Direct GPU–CXL Ports: Future switch designs should include native GPU ports to bypass host RC bottlenecks, achieving higher aggregate bandwidth and lower system-level latency (Yang et al., 25 Nov 2025).
Persistent Fault Tolerance: Checkpointing to PMEM via CXL with background undo-logging raises reliability and hides persistency overhead (Kwon et al., 2023).

Key limitations include the lack of hardware-assisted multi-host coherence in CXL 2.0 fabrics, finite PCIe RC bandwidth (~23–33 GB/s per adapter), and single-switch scale boundaries (~8 TB, ~16 hosts per switch) (Yang et al., 25 Nov 2025).

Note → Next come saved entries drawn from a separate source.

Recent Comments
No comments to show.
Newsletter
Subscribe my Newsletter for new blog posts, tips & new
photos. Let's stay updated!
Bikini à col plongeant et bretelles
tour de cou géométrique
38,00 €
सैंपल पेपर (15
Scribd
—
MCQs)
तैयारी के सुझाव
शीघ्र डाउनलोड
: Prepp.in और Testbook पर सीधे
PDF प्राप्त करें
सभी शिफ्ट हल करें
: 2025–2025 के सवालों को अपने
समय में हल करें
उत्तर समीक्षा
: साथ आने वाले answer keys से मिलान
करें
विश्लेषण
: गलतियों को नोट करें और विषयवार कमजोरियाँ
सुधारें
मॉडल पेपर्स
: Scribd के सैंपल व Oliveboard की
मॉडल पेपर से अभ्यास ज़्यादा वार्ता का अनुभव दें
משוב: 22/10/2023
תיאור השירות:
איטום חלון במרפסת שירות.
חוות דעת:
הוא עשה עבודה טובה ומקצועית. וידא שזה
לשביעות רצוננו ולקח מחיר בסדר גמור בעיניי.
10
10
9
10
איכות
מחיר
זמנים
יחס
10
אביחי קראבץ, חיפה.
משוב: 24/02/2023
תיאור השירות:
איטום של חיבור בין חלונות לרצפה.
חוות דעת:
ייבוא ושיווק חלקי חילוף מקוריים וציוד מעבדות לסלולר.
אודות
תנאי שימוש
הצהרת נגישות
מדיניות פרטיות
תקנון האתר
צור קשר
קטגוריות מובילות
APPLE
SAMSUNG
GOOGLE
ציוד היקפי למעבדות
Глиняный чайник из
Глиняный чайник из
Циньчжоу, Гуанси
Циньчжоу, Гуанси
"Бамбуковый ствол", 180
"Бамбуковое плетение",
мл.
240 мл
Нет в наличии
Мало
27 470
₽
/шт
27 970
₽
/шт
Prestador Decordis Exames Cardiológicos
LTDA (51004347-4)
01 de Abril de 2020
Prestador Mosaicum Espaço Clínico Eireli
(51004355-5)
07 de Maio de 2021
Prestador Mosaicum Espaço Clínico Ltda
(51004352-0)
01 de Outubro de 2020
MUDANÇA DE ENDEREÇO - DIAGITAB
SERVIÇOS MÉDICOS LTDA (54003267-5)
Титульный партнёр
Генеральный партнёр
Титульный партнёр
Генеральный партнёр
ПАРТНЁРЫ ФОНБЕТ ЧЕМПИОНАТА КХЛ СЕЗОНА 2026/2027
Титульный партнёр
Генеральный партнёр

7. Impacts, Controversies, and Prospects

CXL-integrated GPU architectures are redefining physical and logical memory hierarchy boundaries, enabling multi-terabyte, low-latency, cache-coherent memory pools for data-intensive workloads and simplifying system and application software. The approach bridges the gap between expensive HBM and slow flash, supporting disaggregated, scalable models—particularly vital for next-generation AI, graph, and recommendation systems. While the main controversies concern potential coherence storms, endpoint scaling, and the demand for advanced protocol and fabric support (multi-tier, multi-host directory, page-level interleaving), the empirical acceleration over traditional PCIe-DMA, RDMA, and host-DRAM paradigms is robust.

A plausible implication is that, with future generations such as CXL 3.x and Gen6 PCIe switches, direct GPU porting, and peer-to-peer endpoint access, the CXL-integrated GPU will serve as a foundational substrate for unified compute-memory fabrics in exascale AI and analytics clusters. Continued consolidation of OS, driver, and protocol architectures will be essential to realize this potential.